La guerre de la Russie contre l’Ukraine pose un défi à l’ordre international et remet en cause à la fois institutions et pratiques. Il convient de s’y pencher à nouveau pour réfléchir à une future architecture de sécurité pour l’Europe, même s’il est aujourd’hui impossible de savoir quel sera l’état du rapport de force.
La fin de la société internationale ? La guerre de Russie et le défi à l’ordre international
The End of International Society? The Russian War and Challenge to International Order
Russia’s war against Ukraine is challenging international order and calling into question institutions and practices alike. There is a need to take a new look at it in our consideration of the future European security architecture, even though we cannot yet know what the force balance might be.
D’après une conférence donnée à La Sorbonne, Paris, le 6 mars 2023, à l’invitation de la Chaire Grands enjeux stratégiques contemporains.

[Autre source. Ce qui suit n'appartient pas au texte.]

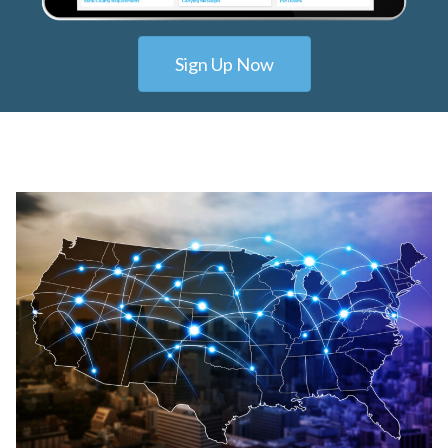
Sign Up Now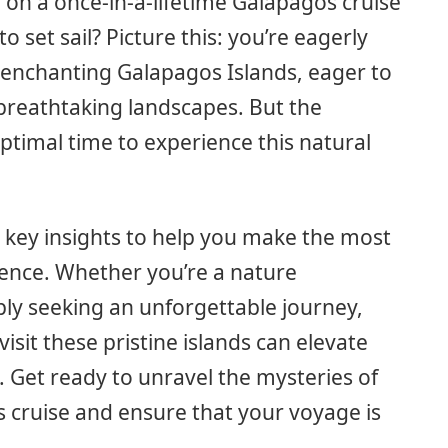
on a once-in-a-lifetime Galapagos cruise
 set sail? Picture this: you’re eagerly
 enchanting Galapagos Islands, eager to
 breathtaking landscapes. But the
ptimal time to experience this natural
the key insights to help you make the most
ience. Whether you’re a nature
mply seeking an unforgettable journey,
isit these pristine islands can elevate
s. Get ready to unravel the mysteries of
s cruise and ensure that your voyage is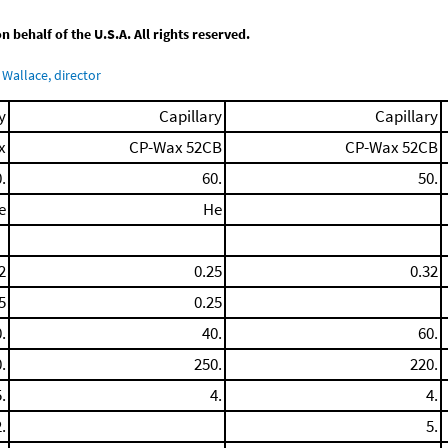
behalf of the U.S.A. All rights reserved.
Wallace, director
y
Capillary
Capillary
x
CP-Wax 52CB
CP-Wax 52CB
.
60.
50.
e
He
2
0.25
0.32
5
0.25
.
40.
60.
.
250.
220.
.
4.
4.
.
5.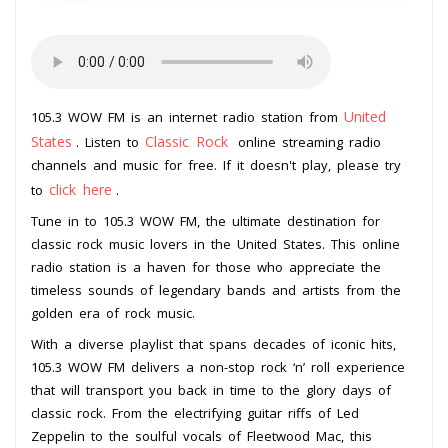
United
105.3 WOW FM is an internet radio station from
States
Classic Rock
. Listen to
online streaming radio
channels and music for free. If it doesn't play, please try
click here
to
.
Tune in to 105.3 WOW FM, the ultimate destination for
classic rock music lovers in the United States. This online
radio station is a haven for those who appreciate the
timeless sounds of legendary bands and artists from the
golden era of rock music.
With a diverse playlist that spans decades of iconic hits,
105.3 WOW FM delivers a non-stop rock ‘n’ roll experience
that will transport you back in time to the glory days of
classic rock. From the electrifying guitar riffs of Led
Zeppelin to the soulful vocals of Fleetwood Mac, this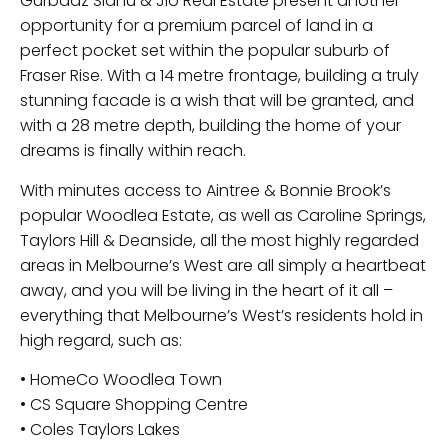
Gurbaaz Sidhu & Jio Real Estate present another
opportunity for a premium parcel of land in a
perfect pocket set within the popular suburb of
Fraser Rise. With a 14 metre frontage, building a truly
stunning facade is a wish that will be granted, and
with a 28 metre depth, building the home of your
dreams is finally within reach.
With minutes access to Aintree & Bonnie Brook’s
popular Woodlea Estate, as well as Caroline Springs,
Taylors Hill & Deanside, all the most highly regarded
areas in Melbourne’s West are all simply a heartbeat
away, and you will be living in the heart of it all –
everything that Melbourne’s West’s residents hold in
high regard, such as:
• HomeCo Woodlea Town
• CS Square Shopping Centre
• Coles Taylors Lakes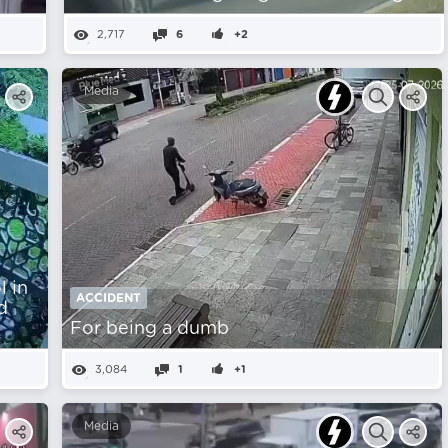
2,717
6
+2
Media
 in
ACCIDENT
d
For being a dumb
3,084
1
+1
Media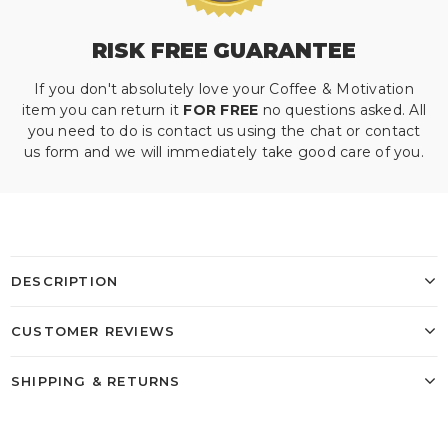
RISK FREE GUARANTEE
If you don't absolutely love your Coffee & Motivation
item you can return it
FOR FREE
no questions asked. All
you need to do is contact us using the chat or contact
us form and we will immediately take good care of you.
DESCRIPTION
CUSTOMER REVIEWS
SHIPPING & RETURNS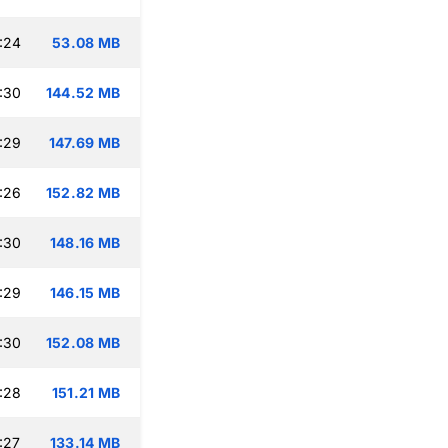
:24
53.08 MB
:30
144.52 MB
:29
147.69 MB
:26
152.82 MB
:30
148.16 MB
:29
146.15 MB
:30
152.08 MB
:28
151.21 MB
:27
133.14 MB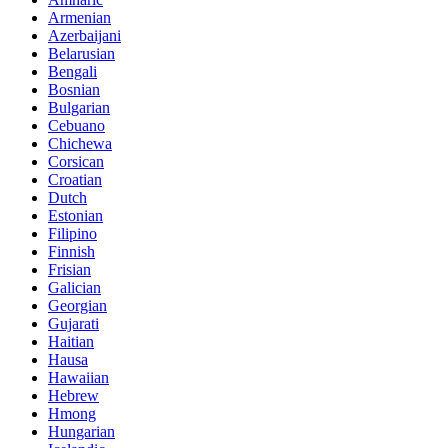
Armenian
Azerbaijani
Belarusian
Bengali
Bosnian
Bulgarian
Cebuano
Chichewa
Corsican
Croatian
Dutch
Estonian
Filipino
Finnish
Frisian
Galician
Georgian
Gujarati
Haitian
Hausa
Hawaiian
Hebrew
Hmong
Hungarian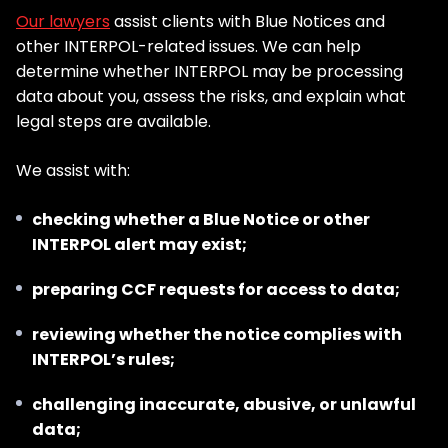
Our lawyers
assist clients with Blue Notices and
other INTERPOL-related issues. We can help
determine whether INTERPOL may be processing
data about you, assess the risks, and explain what
legal steps are available.
We assist with:
checking whether a Blue Notice or other
INTERPOL alert may exist;
preparing CCF requests for access to data;
reviewing whether the notice complies with
INTERPOL’s rules;
challenging inaccurate, abusive, or unlawful
data;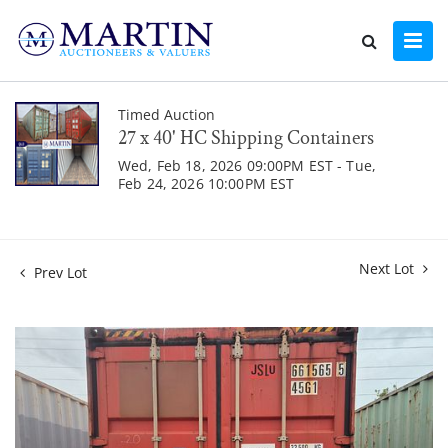
Timed Auction
27 x 40' HC Shipping Containers
Wed, Feb 18, 2026 09:00PM EST - Tue,
Feb 24, 2026 10:00PM EST
Next Lot
Prev Lot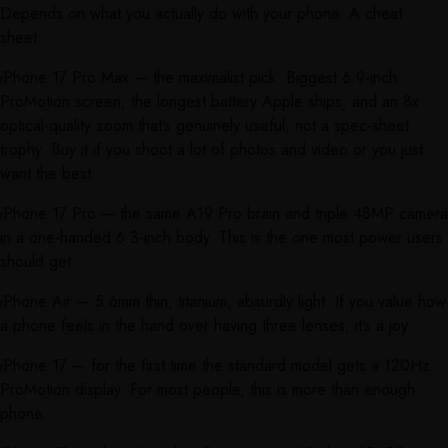
Depends on what you actually do with your phone. A cheat
sheet:
iPhone 17 Pro Max — the maximalist pick. Biggest 6.9-inch
ProMotion screen, the longest battery Apple ships, and an 8x
optical-quality zoom that’s genuinely useful, not a spec-sheet
trophy. Buy it if you shoot a lot of photos and video or you just
want the best.
iPhone 17 Pro — the same A19 Pro brain and triple 48MP camera
in a one-handed 6.3-inch body. This is the one most power users
should get.
iPhone Air — 5.6mm thin, titanium, absurdly light. If you value how
a phone feels in the hand over having three lenses, it’s a joy.
iPhone 17 — for the first time the standard model gets a 120Hz
ProMotion display. For most people, this is more than enough
phone.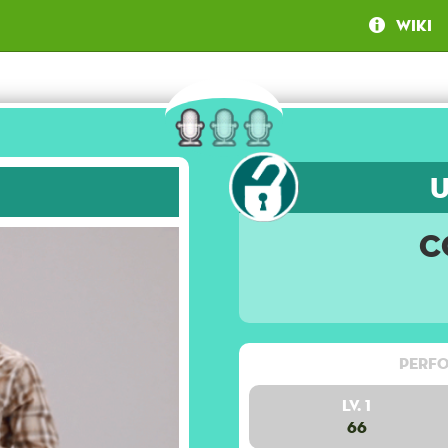
Wiki
C
Perfo
Lv. 1
66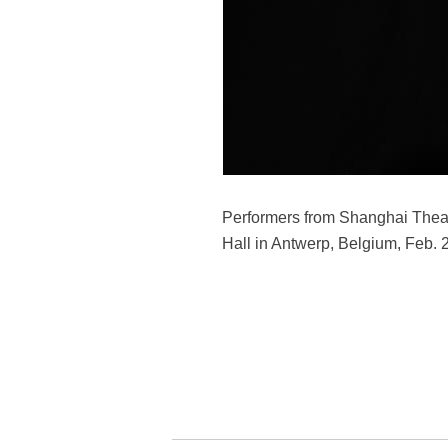
Performers from Shanghai Thea
Hall in Antwerp, Belgium, Feb.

Problématiser le récit « réaliste » de la guerre
La guerre russe contre l’Ukraine constitue une grave violation du droit international et sape l’ordre international en Europe comme nous ne l’avons pas vu depuis des décennies. Alors que l’après-guerre froide a vu l’éclatement de la Yougoslavie et les interventions militaires russes en Géorgie (2008) et en Moldavie (1992), entre autres, l’ampleur de l’invasion en Ukraine et le fait que, contrairement aux guerres yougoslaves, la Russie a attaqué un État qu’elle avait elle-même reconnu en décembre 1991, ont conduit de nombreuses personnes à considérer la guerre en Ukraine comme un tournant de l’histoire. En outre, alors que la Russie occupait la Crimée et certaines parties du Donbass depuis la guerre de 2014, l’ampleur de son invasion de 2022 a violé la souveraineté ukrainienne d’une manière encore plus scandaleuse.
Les commentateurs, tant universitaires que politiques, ont formulé leurs analyses de la guerre en des termes largement conformes à la théorie dite réaliste des relations internationales (Walt 2022, Harr 2022). Cela s’applique à la fois aux explications de l’attaque et aux conséquences politiques possibles. Nombreux sont ceux qui ont suivi l’argument du réaliste offensif John Mearsheimer (2014, 2022) selon lequel l’Otan, et plus particulièrement l’expansion américaine en Europe de l’Est, a violé l’équilibre des pouvoirs en Europe et menacé la Russie, qui a donc réagi par la guerre pour se défendre contre un Occident toujours plus envahissant. En retour, les États-membres de l’Otan ont commencé à renforcer leurs défenses militaires. Même l’Allemagne, qui a longtemps hésité à investir dans l’armement et à respecter les engagements pris dans le cadre de l’accord de l’Otan de 2006 (consacrer au moins 2 % du PIB à sa défense), a changé de cap et a affecté au moins 100 milliards d’euros aux dépenses militaires dans une réserve spéciale financée par des crédits. Entre-temps, la Finlande et la Suède, des États qui s’enorgueillissaient de leur neutralité, ont officiellement demandé à adhérer à l’Otan.